The other answers are good. I wanted to add a little about how minmax_element
necessarily works, however, which also helps to explain why it (usually) works better than running min_element
and max_element
separately, and talk about some specific cases where it doesn't perform better.
If we think about a naive implementation, you would maintain a max-value and min-value (and their corresponding iterators) and simply iterate through the range, comparing each value with both the min-value and max-value and adjusting either as necessary. However, this would give you a total of 2N comparisons; while it might well perform better than iterating through the list twice (due to better use of locality), the specification calls for (roughly) 3/2 N comparisons. How is that possible then?
It works by processing pairs rather than individual items. Taking the first two items in the range (#0 and #1), we can compare them and assign the largest to max-value and the smallest to min-value. Then, we compare the next two items (#3 and #4) to decide which of them is larger; we compare the larger one to max-value, and the smaller one to min-value, and update max-value/min-value as necessary. We then repeat this process with each additional pair (#5 and #6, then #7 and #8 and so on).
So, each pair requires three comparisons - with each other, then the highest with the current maximum, and the lowest with the current minimum. This cuts down the number of comparisons required to 3/2 N!
As per comments below, however, it should be noted that this "improved" algorithm tends to produce worse performance on modern processors than the naive version when using a type (or comparator) where the comparison is cheap - notably, with a range over a vector<int>
or similar: the comparison between the two elements of each pair has an unpredictable result, leading to branch prediction failure in the processor (though this is only true if the data is more-or-less randomly ordered); current compilers will not always convert branches into conditional transfers, as they potentially could. Also, it is harder for a compiler to vectorise the more complex algorithm.
In theory, I think, a C++ library implementation could provide an overload for the minmax_element
function which used the naive algorithm for primitive (int
etc) element types with the default comparator. While the standard mandates a bound to the number of comparisons, if the effect of those comparisons cannot be observed then the number actually computed is unimportant, so long as the time complexity is the same (which it is - O(N)

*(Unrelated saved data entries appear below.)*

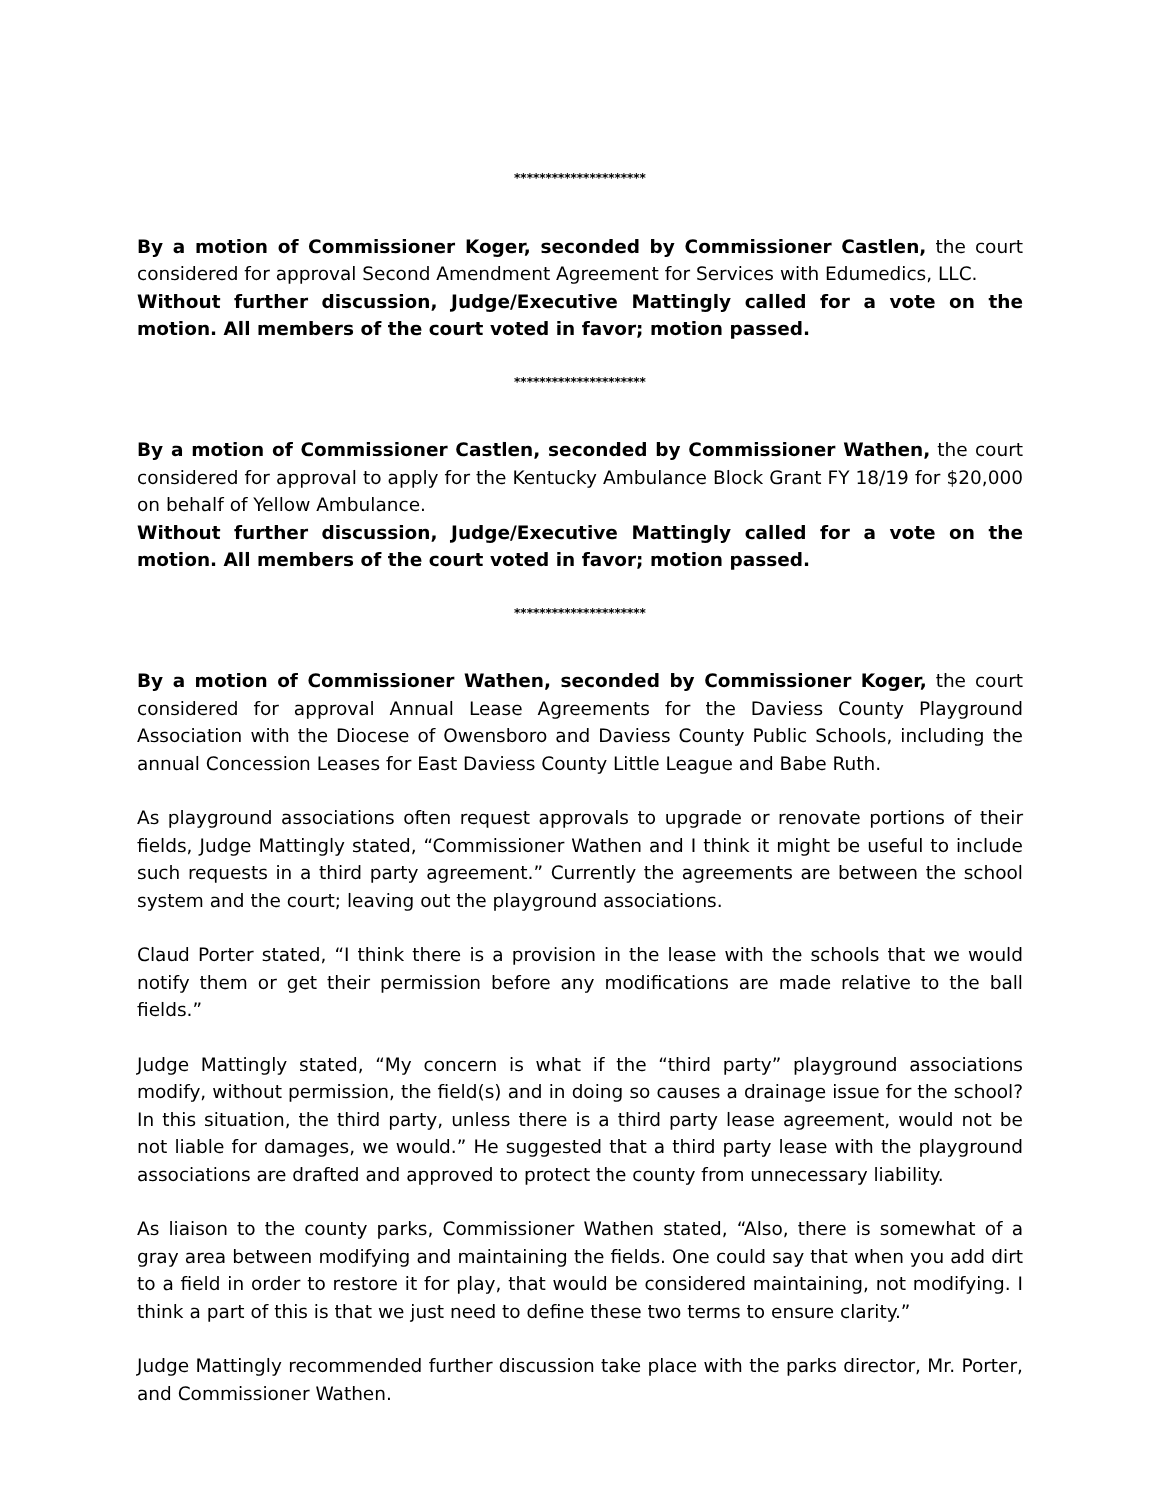*********************
By a motion of Commissioner Koger, seconded by Commissioner Castlen, the court considered for approval Second Amendment Agreement for Services with Edumedics, LLC.
Without further discussion, Judge/Executive Mattingly called for a vote on the motion. All members of the court voted in favor; motion passed.
*********************
By a motion of Commissioner Castlen, seconded by Commissioner Wathen, the court considered for approval to apply for the Kentucky Ambulance Block Grant FY 18/19 for $20,000 on behalf of Yellow Ambulance.
Without further discussion, Judge/Executive Mattingly called for a vote on the motion. All members of the court voted in favor; motion passed.
*********************
By a motion of Commissioner Wathen, seconded by Commissioner Koger, the court considered for approval Annual Lease Agreements for the Daviess County Playground Association with the Diocese of Owensboro and Daviess County Public Schools, including the annual Concession Leases for East Daviess County Little League and Babe Ruth.
As playground associations often request approvals to upgrade or renovate portions of their fields, Judge Mattingly stated, “Commissioner Wathen and I think it might be useful to include such requests in a third party agreement.” Currently the agreements are between the school system and the court; leaving out the playground associations.
Claud Porter stated, “I think there is a provision in the lease with the schools that we would notify them or get their permission before any modifications are made relative to the ball fields.”
Judge Mattingly stated, “My concern is what if the “third party” playground associations modify, without permission, the field(s) and in doing so causes a drainage issue for the school? In this situation, the third party, unless there is a third party lease agreement, would not be not liable for damages, we would.” He suggested that a third party lease with the playground associations are drafted and approved to protect the county from unnecessary liability.
As liaison to the county parks, Commissioner Wathen stated, “Also, there is somewhat of a gray area between modifying and maintaining the fields. One could say that when you add dirt to a field in order to restore it for play, that would be considered maintaining, not modifying. I think a part of this is that we just need to define these two terms to ensure clarity.”
Judge Mattingly recommended further discussion take place with the parks director, Mr. Porter, and Commissioner Wathen.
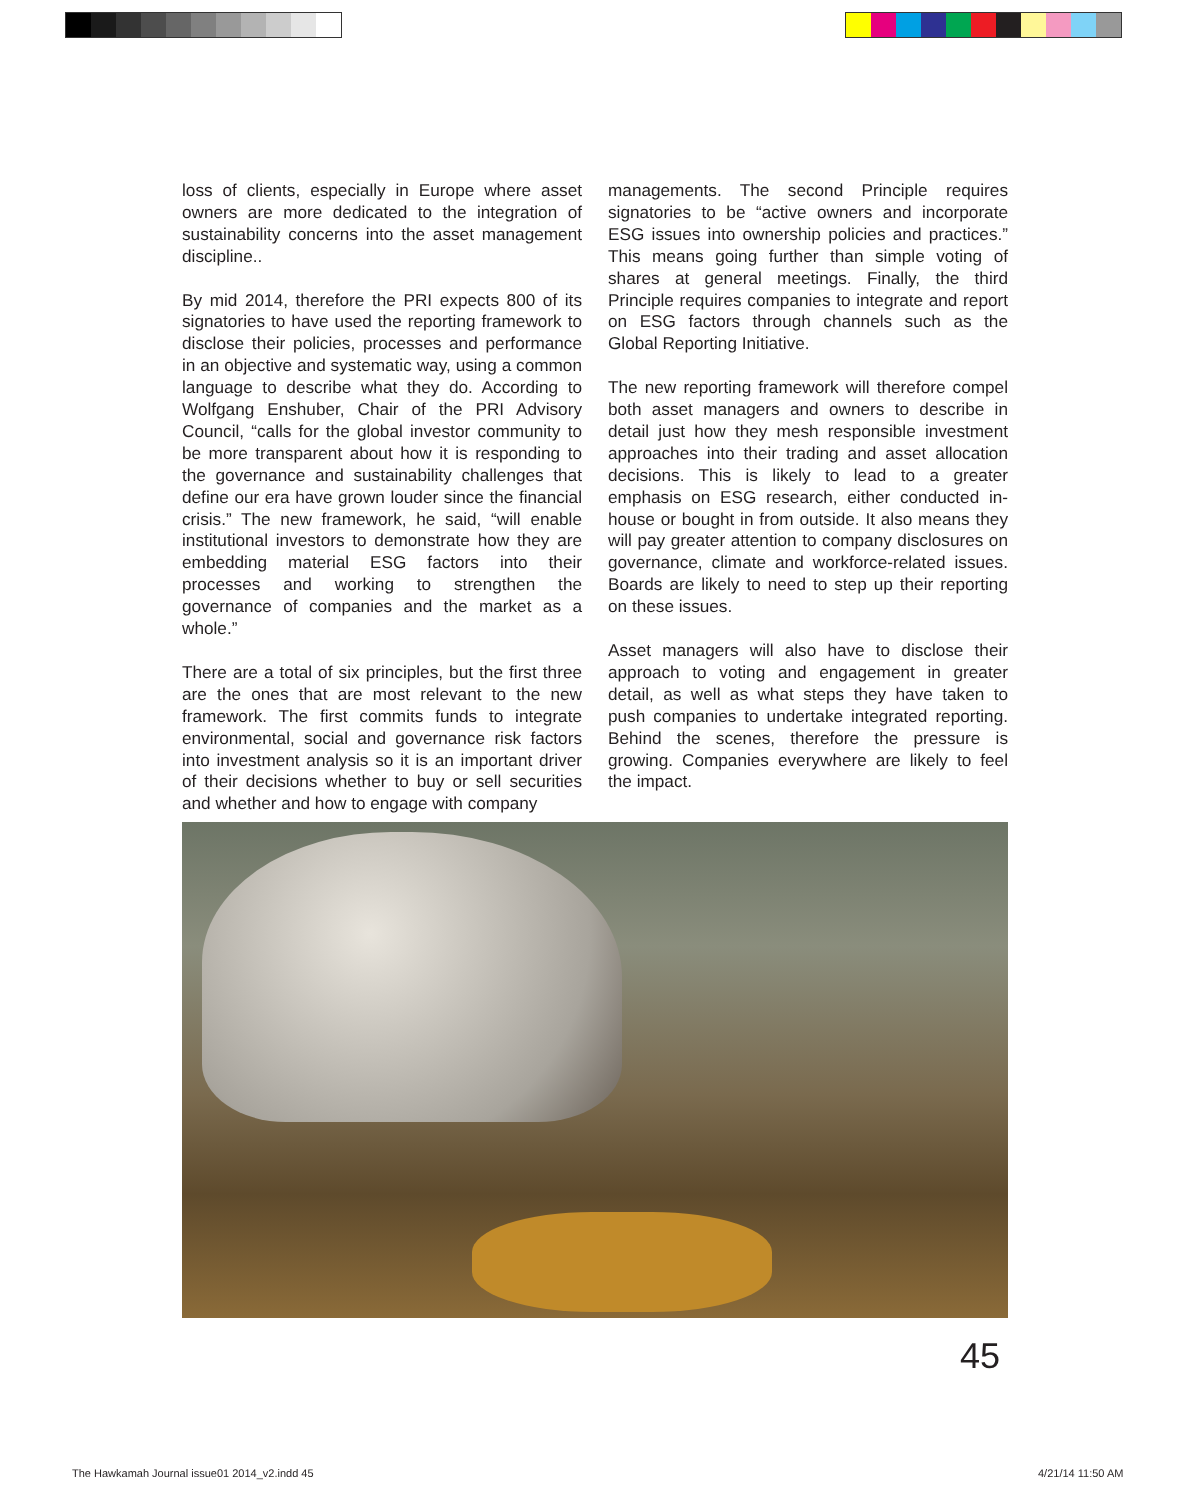loss of clients, especially in Europe where asset owners are more dedicated to the integration of sustainability concerns into the asset management discipline..
By mid 2014, therefore the PRI expects 800 of its signatories to have used the reporting framework to disclose their policies, processes and performance in an objective and systematic way, using a common language to describe what they do. According to Wolfgang Enshuber, Chair of the PRI Advisory Council, “calls for the global investor community to be more transparent about how it is responding to the governance and sustainability challenges that define our era have grown louder since the financial crisis.” The new framework, he said, “will enable institutional investors to demonstrate how they are embedding material ESG factors into their processes and working to strengthen the governance of companies and the market as a whole.”
There are a total of six principles, but the first three are the ones that are most relevant to the new framework. The first commits funds to integrate environmental, social and governance risk factors into investment analysis so it is an important driver of their decisions whether to buy or sell securities and whether and how to engage with company
managements. The second Principle requires signatories to be “active owners and incorporate ESG issues into ownership policies and practices.” This means going further than simple voting of shares at general meetings. Finally, the third Principle requires companies to integrate and report on ESG factors through channels such as the Global Reporting Initiative.
The new reporting framework will therefore compel both asset managers and owners to describe in detail just how they mesh responsible investment approaches into their trading and asset allocation decisions. This is likely to lead to a greater emphasis on ESG research, either conducted in-house or bought in from outside. It also means they will pay greater attention to company disclosures on governance, climate and workforce-related issues. Boards are likely to need to step up their reporting on these issues.
Asset managers will also have to disclose their approach to voting and engagement in greater detail, as well as what steps they have taken to push companies to undertake integrated reporting. Behind the scenes, therefore the pressure is growing. Companies everywhere are likely to feel the impact.
45
The Hawkamah Journal issue01 2014_v2.indd 45
4/21/14 11:50 AM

in both cases). However, while this might give better performance with randomly ordered data, it might produce worse performance when the data is ordered.
With all the above in mind, a simple test case (below) shows an interesting result: for randomly ordered data, using min_element
and max_element
separately can in fact be slightly faster than using minmax_element
. However, for sorted data, minmax_element
is much faster than using min_element
and max_element
separately. On my system (Haswell processor) the below (compiled with gcc -O3 -std=c++11 -march=native
, GCC version 5.4) a sample run shows 692 milliseconds for min/max separately and 848 for minmax combined. There is of course some variation between runs but these values seem typical.
Note that:
- The difference in performance is small enough that it is unlikely to be a dominating factor in a real-world program;
- The difference is dependent on compiler optimisation; in the future, the results may well reverse;
- for more complex data types (or rather for more complex comparators) the results will likely reverse, since in that case the fewer comparisons will likely be a significant improvement.
- when the sample data is ordered instead of random (replace
v.push_back(r(gen))
with v.push_back(i)
in the program below) the performance is very different: for separate min/max, it's around 728 milliseconds, whereas for combined minmax, it goes down to 246 milliseconds.
The code:
#include <iostream>
#include <vector>
#include <algorithm>
#include <random>
#include <chrono>
constexpr int numEls = 100000000;
void recresult(std::vector<int> *v, int min, int max)
{
// Make sure the compiler doesn't optimize out the values:
__asm__ volatile (
""
:
: "rm"(v), "rm"(min), "rm"(max)
);
}
int main(int argc, char **argv)
{
using namespace std;
std::mt19937 gen(0);
uniform_int_distribution<> r(0, 100000);
vector<int> v;
for (int i = 0; i < numEls; i++) {
v.push_back(r(gen));
}
// run once for warmup
int min = *min_element(v.begin(), v.end());
int max = *max_element(v.begin(), v.end());
recresult(&v, min, max);
// min/max separately:
{
auto starttime = std::chrono::high_resolution_clock::now();
for (int i = 0; i < 5; i++) {
int min = *min_element(v.begin(), v.end());
int max = *max_element(v.begin(), v.end());
recresult(&v, min, max);
}
auto endtime = std::chrono::high_resolution_clock::now();
auto millis = std::chrono::duration_cast<std::chrono::milliseconds>(endtime - starttime).count();
cout << "min/max element: " << millis << " milliseconds." << endl;
}
// run once for warmup
auto minmaxi = minmax_element(v.begin(), v.end());
recresult(&v, *(minmaxi.first), *(minmaxi.second));
// minmax together:
{
auto starttime = std::chrono::high_resolution_clock::now();
for (int i = 0; i < 5; i++) {
minmaxi = minmax_element(v.begin(), v.end());
recresult(&v, *(minmaxi.first), *(minmaxi.second));
}
auto endtime = std::chrono::high_resolution_clock::now();
auto millis = std::chrono::duration_cast<std::chrono::milliseconds>(endtime - starttime).count();
cout << "minmax element: " << millis << " milliseconds." << endl;
}
return 0;
}